I’ve decided to bring back our interview series with the authors for each issue since I missed talking to the awesome folks that let me publish their work. I hope you all find them as interesting as I do.
Our first one for Issue 15 is with Alison Liu, whose “Freighthopping” won the fiction contest and was described by NewPages.com’s Katy Haas as evoking “both the airiness of dreams and the dreaminess of being with someone you love.”
Describe your work in 25 words or less.
This is a story that I hope will be meaningful in different ways to different people reading it.
Is this your first contest win? How did it feel when you found out?
In high school, I was one of the winners of Scholastic’s Art and Writing Awards, which was really cool. However, Bop Dead City’s contest was the first writing contest I’ve won that hasn’t limited entry by age. It was pretty big for me because it was sort of self-validation that I could maybe be competitive among all writers, and this felt great.
What inspired you to write “Freighthopping”?
During the time that I wrote Freighthopping, a very close friend of mine who lives very far away was going through a really hard time and I wanted so desperately to be there with him; it was also around the time that I had started volunteering at a suicide hotline. Although I do not think I am the narrator, the story is inspired by that feeling of helplessness when trying to be there for someone who you can’t connect with, either emotionally or physically — it’s about that desperation of grasping at anything to say so the person on the other end won’t hang up, and maybe a little about the way in which this feeling numbs you.

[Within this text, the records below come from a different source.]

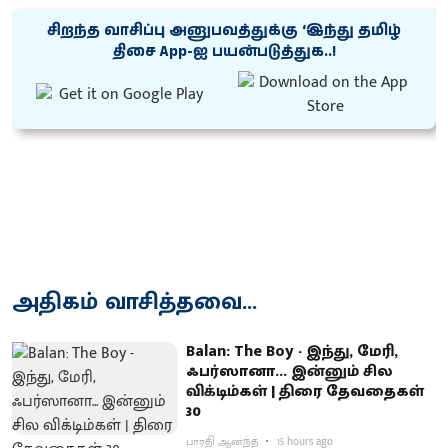
சிறந்த வாசிப்பு அனுபவத்துக்கு ‘இந்து தமிழ்
திசை App-ஐ பயன்படுத்துக..!
அதிகம் வாசித்தவை...
Balan: The Boy - இந்து, மேரி,
ஃபர்ஸானா... இன்னும் சில
விக்டிம்கள் | திரை தேவதைகள்
30
பாரதி ஆனந்த்
15 hours ago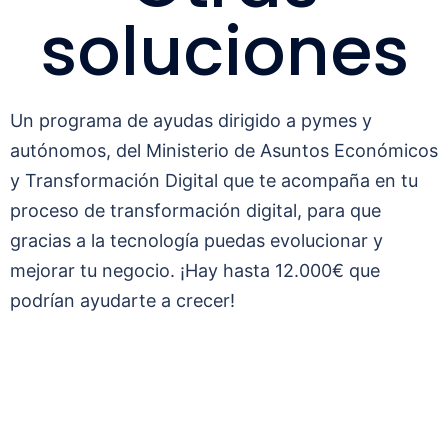
soluciones
Un programa de ayudas dirigido a pymes y
autónomos, del Ministerio de Asuntos Económicos
y Transformación Digital que te acompaña en tu
proceso de transformación digital, para que
gracias a la tecnología puedas evolucionar y
mejorar tu negocio. ¡Hay hasta 12.000€ que
podrían ayudarte a crecer!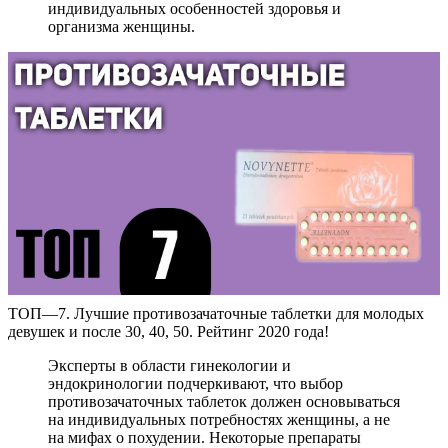
индивидуальных особенностей здоровья и
организма женщины.
ТОП—7. Лучшие противозачаточные таблетки для молодых
девушек и после 30, 40, 50. Рейтинг 2020 года!
Эксперты в области гинекологии и
эндокринологии подчеркивают, что выбор
противозачаточных таблеток должен основываться
на индивидуальных потребностях женщины, а не
на мифах о похудении. Некоторые препараты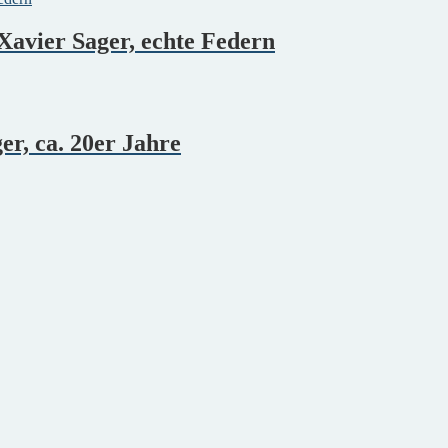
 Xavier Sager, echte Federn
er, ca. 20er Jahre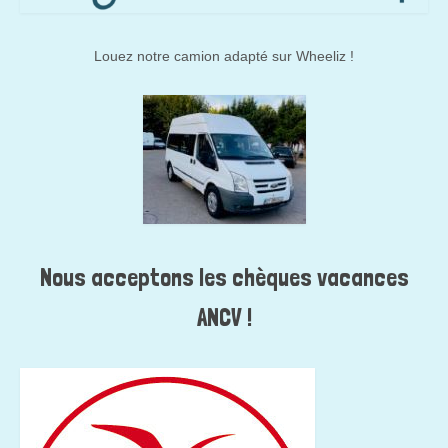
Louez notre camion adapté sur Wheeliz !
Nous acceptons les chèques vacances
ANCV !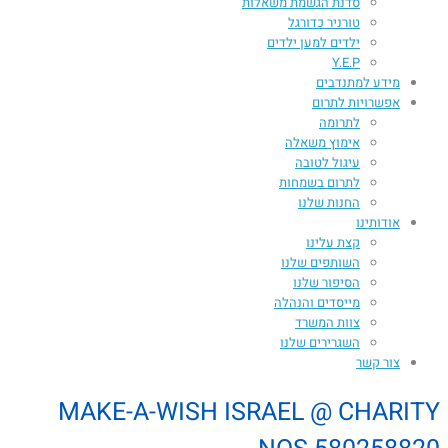
סדנת הגשמת משאלות
טורניר כדורגל
ילדים למען ילדים
Y.E.P
מידע למתנדבים
אפשרויות לתרום
לתרומה
אימוץ משאלה
עיגול לטובה
לתרום בשמחות
החנות שלנו
אודותינו
קצת עלינו
השותפים שלנו
הסיפור שלנו
מייסדים והנהלה
צוות המשרד
השגרירים שלנו
צור קשר
MAKE-A-WISH ISRAEL @ CHARITY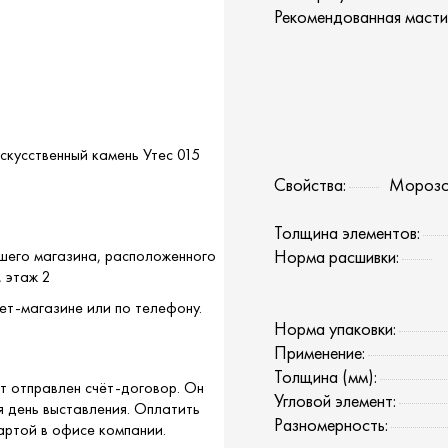
Рекомендованная масти
скусственный камень Утес 015
Свойства:
Морозоу
Толщина элементов:
ашего магазина, расположенного
Норма расшивки:
, этаж 2
ет-магазине или по телефону.
Норма упаковки:
Применение:
Толщина (мм):
т отправлен счёт-договор. Он
Угловой элемент:
я день выставления. Оплатить
Разномерность:
артой в офисе компании.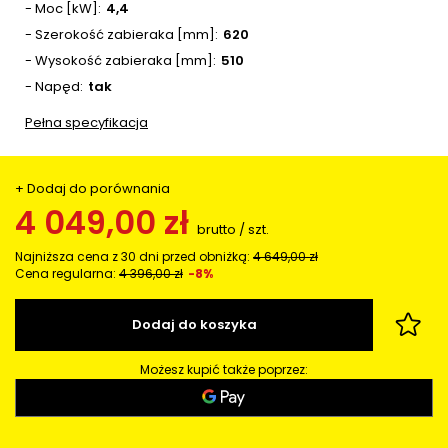
- Moc [kW]
4,4
- Szerokość zabieraka [mm]
620
- Wysokość zabieraka [mm]
510
- Napęd
tak
Pełna specyfikacja
+ Dodaj do porównania
4 049,00 zł
brutto
/
szt.
Najniższa cena z 30 dni przed obniżką:
4 649,00 zł
Cena regularna:
4 396,00 zł
-8%
Dodaj do koszyka
Możesz kupić także poprzez: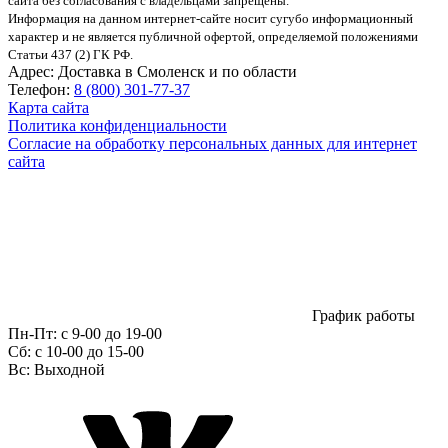
сайта без согласования с владельцами запрещены.
Информация на данном интернет-сайте носит сугубо информационный
характер и не является публичной офертой, определяемой положениями
Статьи 437 (2) ГК РФ.
Адрес:
Доставка в Смоленск и по области
Телефон:
8 (800) 301-77-37
Карта сайта
Политика конфиденциальности
Согласие на обработку персональных данных для интернет
сайта
График работы
Пн-Пт:
с 9-00 до 19-00
Сб:
c 10-00 до 15-00
Вс:
Выходной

What influences you as an author?
In the summer when I was little, my neighbor and I used to sit by the creek behind our houses writing this really long, badly-outlined story about a circus. This was right after we’d read all of Ray Bradbury’s short stories and were enamored with this idea of being far away in time or space or reality, and I guess the circus was as far away from school as we could imagine. I just remember this afternoon when we had torn out pages from the story, and folded them into paper boats to send down the creek. So I’m not sure if this quite answers your question, but the thing that influences me as an author is how a combination of sounds or scribbles originating in someone else’s mind can make me feel like I am in a different place, like Mars or the future, and how it can make me want to move other people in this way too.

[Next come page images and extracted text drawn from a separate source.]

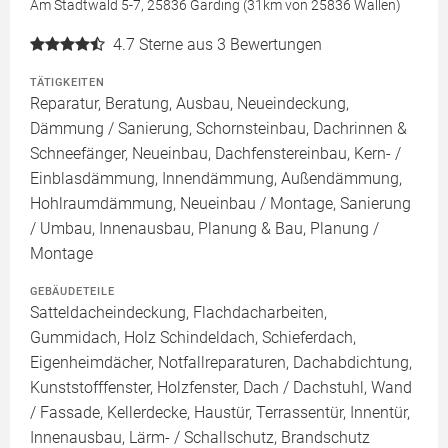
Am Stadtwald 5-7, 25836 Garding (31km von 25836 Wallen)
4.7
Sterne aus 3 Bewertungen
TÄTIGKEITEN
Reparatur, Beratung, Ausbau, Neueindeckung,
Dämmung / Sanierung, Schornsteinbau, Dachrinnen &
Schneefänger, Neueinbau, Dachfenstereinbau, Kern- /
Einblasdämmung, Innendämmung, Außendämmung,
Hohlraumdämmung, Neueinbau / Montage, Sanierung
/ Umbau, Innenausbau, Planung & Bau, Planung /
Montage
GEBÄUDETEILE
Satteldacheindeckung, Flachdacharbeiten,
Gummidach, Holz Schindeldach, Schieferdach,
Eigenheimdächer, Notfallreparaturen, Dachabdichtung,
Kunststofffenster, Holzfenster, Dach / Dachstuhl, Wand
/ Fassade, Kellerdecke, Haustür, Terrassentür, Innentür,
Innenausbau, Lärm- / Schallschutz, Brandschutz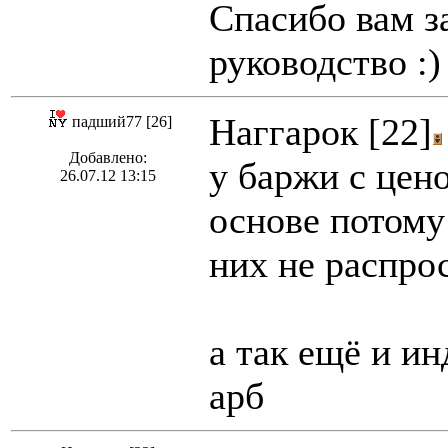
Спасибо вам з
руководство :)
Наггарок [22]
падший77 [26]
Добавлено:
у баржи с цен
26.07.12 13:15
основе потому
них не распро
а так ещё и и
арб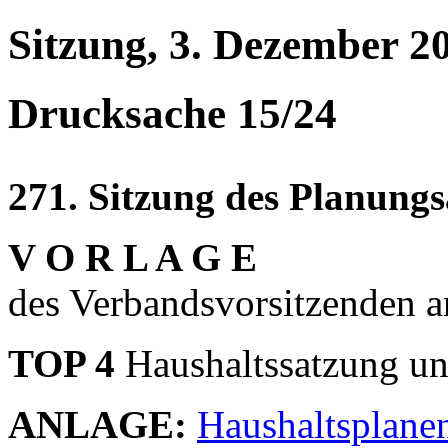
Sitzung, 3. Dezember 2
Drucksache 15/24
271. Sitzung des Planung
V O R L A G E
des Verbandsvorsitzenden 
TOP 4
Haushaltssatzung un
ANLAGE:
Haushaltsplane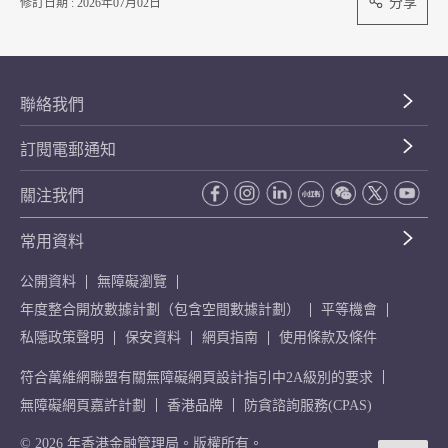
分享
修訂日期 : 2026年07月02日
聯絡我們
訂閱電郵通知
關注我們
常用資料
公開資料
無障礙瀏覽
年度整合開放數據計劃（包含空間數據計劃）
平等機會
私隱政策聲明
保安資料
網頁指南
使用條款及條件
符合萬維網聯盟有關無障礙網頁設計指引中2A級別的要求
無障礙網頁嘉許計劃
香港品牌
防貪諮詢服務(CPAS)
© 2026 年香港金融管理局。版權所有。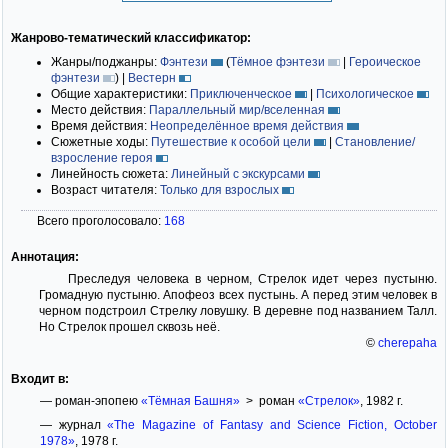
Жанрово-тематический классификатор:
Жанры/поджанры:
Фэнтези
(
Тёмное фэнтези
|
Героическое
фэнтези
)
|
Вестерн
Общие характеристики:
Приключенческое
|
Психологическое
Место действия:
Параллельный мир/вселенная
Время действия:
Неопределённое время действия
Сюжетные ходы:
Путешествие к особой цели
|
Становление/
взросление героя
Линейность сюжета:
Линейный с экскурсами
Возраст читателя:
Только для взрослых
Всего проголосовало:
168
Аннотация:
Преследуя человека в черном, Стрелок идет через пустыню.
Громадную пустыню. Апофеоз всех пустынь. А перед этим человек в
черном подстроил Стрелку ловушку. В деревне под названием Талл.
Но Стрелок прошел сквозь неё.
©
cherepaha
Входит в:
— роман-эпопею
«Тёмная Башня»
> роман
«Стрелок»
, 1982 г.
— журнал
«The Magazine of Fantasy and Science Fiction, October
1978»
, 1978 г.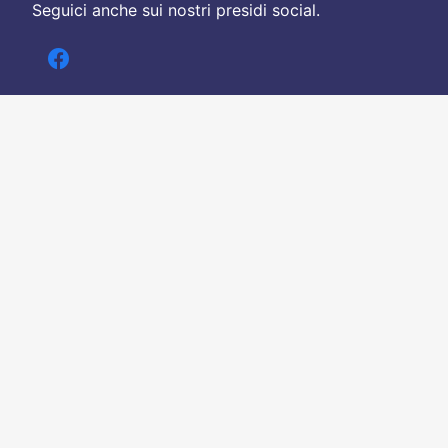
Seguici anche sui nostri presidi social.
Chi siamo
Contatti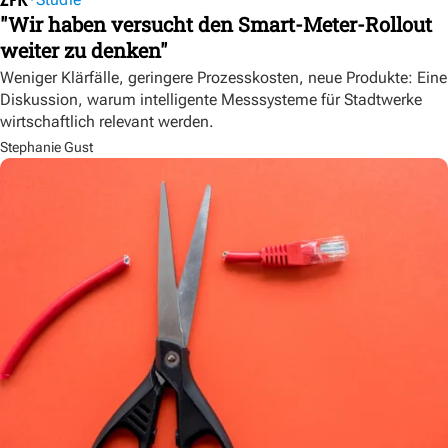
"Wir haben versucht den Smart-Meter-Rollout
weiter zu denken"
Weniger Klärfälle, geringere Prozesskosten, neue Produkte: Eine
Diskussion, warum intelligente Messsysteme für Stadtwerke
wirtschaftlich relevant werden.
Stephanie Gust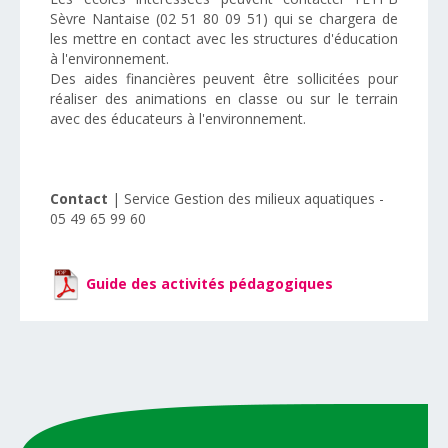
Sèvre Nantaise (02 51 80 09 51) qui se chargera de
les mettre en contact avec les structures d'éducation
à l'environnement.
Des aides financières peuvent être sollicitées pour
réaliser des animations en classe ou sur le terrain
avec des éducateurs à l'environnement.
Contact
| Service Gestion des milieux aquatiques -
05 49 65 99 60
Guide des activités pédagogiques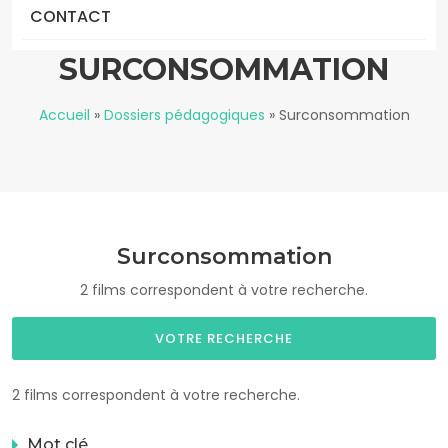
CONTACT
SURCONSOMMATION
Accueil
»
Dossiers pédagogiques
»
Surconsommation
Surconsommation
2 films correspondent à votre recherche.
VOTRE RECHERCHE
2 films correspondent à votre recherche.
Mot clé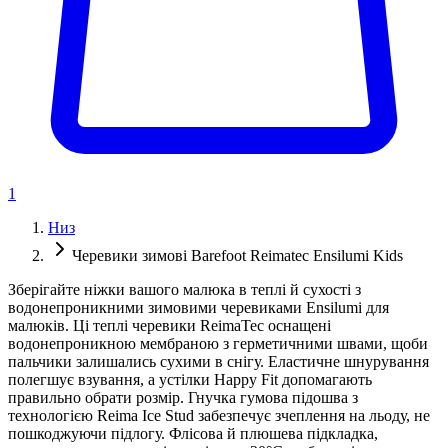
1
Низ
Черевики зимові Barefoot Reimatec Ensilumi Kids
Зберігайте ніжки вашого малюка в теплі й сухості з
водонепроникними зимовими черевиками Ensilumi для
малюків. Ці теплі черевики ReimaTec оснащені
водонепроникною мембраною з герметичними швами, щоби
пальчики залишались сухими в снігу. Еластичне шнурування
полегшує взування, а устілки Happy Fit допомагають
правильно обрати розмір. Гнучка гумова підошва з
технологією Reima Ice Stud забезпечує зчеплення на льоду, не
пошкоджуючи підлогу. Флісова й плюшева підкладка,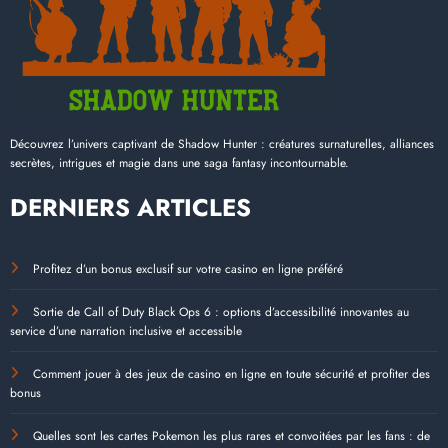
Découvrez l’univers captivant de Shadow Hunter : créatures surnaturelles, alliances
secrètes, intrigues et magie dans une saga fantasy incontournable.
DERNIERS ARTICLES
Profitez d’un bonus exclusif sur votre casino en ligne préféré
Sortie de Call of Duty Black Ops 6 : options d’accessibilité innovantes au
service d’une narration inclusive et accessible
Comment jouer à des jeux de casino en ligne en toute sécurité et profiter des
bonus
Quelles sont les cartes Pokemon les plus rares et convoitées par les fans : de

What drew you to neuroscience as a minor?
I’m majoring in English because it is the study of how we communicate with each other, but I’m minoring in neuroscience because it is the study of how we communicate with ourselves. Our neurons, with this really intricate and elegant electrical/chemical language, can tell each other when we’re in pain, or how to interpret an image in front of us, and sometimes can even bypass our conscious thinking (for example, tapping right below your knee can cause a jerk of your leg — that reflex is the action of your neurons protecting the muscle from tear). I love that neuroscience is a subject that explains me to myself, and reminds me that — chemically — we’re all so very similar.

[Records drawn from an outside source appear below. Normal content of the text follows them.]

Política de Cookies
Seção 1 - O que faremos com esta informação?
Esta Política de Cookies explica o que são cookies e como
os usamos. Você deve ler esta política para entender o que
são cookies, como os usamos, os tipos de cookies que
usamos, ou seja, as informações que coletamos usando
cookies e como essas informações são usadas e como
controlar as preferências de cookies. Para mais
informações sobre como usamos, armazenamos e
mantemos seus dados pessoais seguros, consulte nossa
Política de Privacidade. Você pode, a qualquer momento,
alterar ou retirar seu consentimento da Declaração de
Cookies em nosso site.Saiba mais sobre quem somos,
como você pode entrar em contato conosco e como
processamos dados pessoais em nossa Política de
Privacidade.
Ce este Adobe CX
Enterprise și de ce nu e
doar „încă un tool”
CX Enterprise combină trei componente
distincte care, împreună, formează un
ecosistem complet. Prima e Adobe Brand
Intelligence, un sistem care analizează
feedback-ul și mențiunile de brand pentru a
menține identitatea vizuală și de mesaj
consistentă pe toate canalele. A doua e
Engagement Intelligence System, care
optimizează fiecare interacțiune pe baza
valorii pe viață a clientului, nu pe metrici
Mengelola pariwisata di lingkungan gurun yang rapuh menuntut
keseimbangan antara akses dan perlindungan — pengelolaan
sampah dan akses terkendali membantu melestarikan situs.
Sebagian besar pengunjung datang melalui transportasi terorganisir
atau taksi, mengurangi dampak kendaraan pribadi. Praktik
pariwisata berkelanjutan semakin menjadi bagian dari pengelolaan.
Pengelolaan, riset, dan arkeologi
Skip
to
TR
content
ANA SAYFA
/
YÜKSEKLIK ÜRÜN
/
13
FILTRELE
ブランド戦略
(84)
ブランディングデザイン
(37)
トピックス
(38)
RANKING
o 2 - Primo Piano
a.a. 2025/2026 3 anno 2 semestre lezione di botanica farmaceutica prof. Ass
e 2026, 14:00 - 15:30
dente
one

Where can we read you next?
Recently, the Adroit Journal has published my short story “From the Glovebox” on their 2016 Adroit Prizes Editors’ List. In the past, Gone Lawn has published one of my short stories and Scholastic’s The Best Teen Writing of 2013 has one of my poems in it.
Anything else you’d like to add?
Thank you for giving my story such an awesome home, and I’m super honored to be included in an issue with so many amazing writers!